Christine Turner nodded. She was finding this increasingly difficult, when as the older woman she should have been in easy control. It was in what she wanted to conceal rather than in what she was revealing that her difficulty came. She felt the tenseness in all of her body as she said, ‘I heard one of the lads saying that she was “an easy screw”. I’ve no doubt from what I saw of her at the time that he spoke the truth.’
DS Blake studied the taut, downcast face before her for a moment. ‘We have had some evidence that the girl was consorting with older men as well as with people of her own age.’
Christine Turner looked up at her then, almost eagerly. ‘Yes. I’d say from what little I saw and heard of her that that was almost certainly so.’
‘Obviously we must follow up anyone who was in contact with Debbie Minton in the period before she disappeared and died. Do you know of any particular older man who was involved with her?’
The woman thought hard for a moment. ‘No. I’m afraid I couldn’t point to anyone in particular. I wasn’t in touch with that side of her life, you see. I only saw her at work.’
‘Nor any younger man who might have been close to her?’
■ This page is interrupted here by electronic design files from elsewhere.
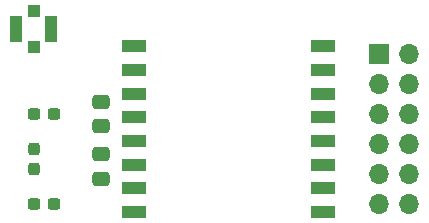
<source format=gbr>
%TF.GenerationSoftware,KiCad,Pcbnew,(6.0.7)*%
%TF.CreationDate,2022-10-03T21:19:44+02:00*%
%TF.ProjectId,RFM9xW_868_PMOD,52464d39-7857-45f3-9836-385f504d4f44,rev?*%
%TF.SameCoordinates,Original*%
%TF.FileFunction,Soldermask,Top*%
%TF.FilePolarity,Negative*%
%FSLAX46Y46*%
G04 Gerber Fmt 4.6, Leading zero omitted, Abs format (unit mm)*
G04 Created by KiCad (PCBNEW (6.0.7)) date 2022-10-03 21:19:44*
%MOMM*%
%LPD*%
G01*
G04 APERTURE LIST*
G04 Aperture macros list*
%AMRoundRect*
0 Rectangle with rounded corners*
0 $1 Rounding radius*
0 $2 $3 $4 $5 $6 $7 $8 $9 X,Y pos of 4 corners*
0 Add a 4 corners polygon primitive as box body*
4,1,4,$2,$3,$4,$5,$6,$7,$8,$9,$2,$3,0*
0 Add four circle primitives for the rounded corners*
1,1,$1+$1,$2,$3*
1,1,$1+$1,$4,$5*
1,1,$1+$1,$6,$7*
1,1,$1+$1,$8,$9*
0 Add four rect primitives between the rounded corners*
20,1,$1+$1,$2,$3,$4,$5,0*
20,1,$1+$1,$4,$5,$6,$7,0*
20,1,$1+$1,$6,$7,$8,$9,0*
20,1,$1+$1,$8,$9,$2,$3,0*%
G04 Aperture macros list end*
%ADD10R,1.700000X1.700000*%
%ADD11O,1.700000X1.700000*%
%ADD12RoundRect,0.237500X-0.300000X-0.237500X0.300000X-0.237500X0.300000X0.237500X-0.300000X0.237500X0*%
%ADD13RoundRect,0.250000X0.475000X-0.337500X0.475000X0.337500X-0.475000X0.337500X-0.475000X-0.337500X0*%
%ADD14RoundRect,0.237500X-0.237500X0.287500X-0.237500X-0.287500X0.237500X-0.287500X0.237500X0.287500X0*%
%ADD15R,2.000000X1.000000*%
%ADD16R,1.000000X1.000000*%
%ADD17R,1.050000X2.200000*%
%ADD18RoundRect,0.250000X-0.475000X0.337500X-0.475000X-0.337500X0.475000X-0.337500X0.475000X0.337500X0*%
G04 APERTURE END LIST*
D10*
%TO.C,J1*%
X149860000Y-43180000D03*
D11*
X152400000Y-43180000D03*
X149860000Y-45720000D03*
X152400000Y-45720000D03*
X149860000Y-48260000D03*
X152400000Y-48260000D03*
X149860000Y-50800000D03*
X152400000Y-50800000D03*
X149860000Y-53340000D03*
X152400000Y-53340000D03*
X149860000Y-55880000D03*
X152400000Y-55880000D03*
%TD*%
D12*
%TO.C,C3*%
X120650000Y-48260000D03*
X122375000Y-48260000D03*
%TD*%
D13*
%TO.C,C1*%
X126365000Y-49297500D03*
X126365000Y-47222500D03*
%TD*%
D14*
%TO.C,L1*%
X120650000Y-51195000D03*
X120650000Y-52945000D03*
%TD*%
D15*
%TO.C,U1*%
X145160000Y-56530000D03*
X145160000Y-54530000D03*
X145160000Y-52530000D03*
X145160000Y-50530000D03*
X145160000Y-48530000D03*
X145160000Y-46530000D03*
X145160000Y-44530000D03*
X145160000Y-42530000D03*
X129160000Y-42530000D03*
X129160000Y-44530000D03*
X129160000Y-46530000D03*
X129160000Y-48530000D03*
X129160000Y-50530000D03*
X129160000Y-52530000D03*
X129160000Y-54530000D03*
X129160000Y-56530000D03*
%TD*%
D12*
%TO.C,C4*%
X120650000Y-55880000D03*
X122375000Y-55880000D03*
%TD*%
D16*
%TO.C,J2*%
X120650000Y-42545000D03*
X120650000Y-39545000D03*
D17*
X122125000Y-41045000D03*
X119175000Y-41045000D03*
%TD*%
D18*
%TO.C,C2*%
X126365000Y-51667500D03*
X126365000Y-53742500D03*
%TD*%
M02*

</source>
‘No. I didn’t listen to gossip. I was only interested in her work and how that was affected.’ Christine was not used to telling lies; her mouth set into an uncharacteristically hard line.
‘Yes. I see.’
Lucy finished the exchange rather abruptly, wondering if more experienced interviewers would have managed things more smoothly. Not Percy Peach, she decided: he liked to leave people uncertain of their ground.
As soon as she was outside, she contacted the detective inspector on her car phone. He listened carefully to her account of the meeting. It was Lucy Blake’s last words that interested him most. ‘I deliberately didn’t press her, because I knew we were going to see him anyway,
and I didn’t want to put him on his guard. She told me about how Debbie Minton fancied anything in trousers. But she never mentioned her son.’
In his office in the CID section, Percy Peach put the phone down and stared at it thoughtfully. That was certainly an interesting omission in Christine Turner’s account of things. There was almost something to be said for DS Blake, after all.
CHAPTER THIRTEEN
There was no question of making the phone call from home. Shirley did not go out on her own, even now, though she seemed better since the body had been found. Derek Minton, watching her with a fierce, hopeless love, thought he saw colour coming back into her face, and fancied that her shoulders were a little more erect. But how could he be sure? He was too close to her, too aware of her every thought, to be sure that it was not merely wishful thinking in him to see her moving back towards her old self.
He determined to make the phone call from work, but when the moment came he could not bring himself to do it, not even in the lunch hour, when the place was all but deserted. There was always the chance that someone would overhear him: he could not go through the switchboard, and he was never sure how secure these new-fangled phones were against eavesdroppers. Not at all, he fancied: you certainly felt exposed to the world around you when you stood with only the canopy of plastic above your head and shoulders.
So in the end he phoned on his way home from work.
The hour had gone back now, and it was dark when he slipped into the kiosk by the sub-post office. He pulled his collar up, like a seedy private detective, or a petty thief, or an adulterer. At any rate, someone who did not want to be spotted in this act; he knew that if he had been wearing a hat, he would have pulled it down automatically over his brow.
It was better than face to face, anyway. Perhaps the man he had to speak to would not realize how nervous he was, if he kept his voice steady. And indeed, as soon as he gave his name, he realized that the man who listened was more anxious than he was. The voice mumbled its sympathy over Debbie, but could scarcely get the words out. Conventional words, which a man like that must have mouthed on many occasions before. Yet he could not form them properly, and when he produced them they did not fall neatly into phrases as they should have done. The voice which faltered at the other end of the line might have been recovering from a stroke.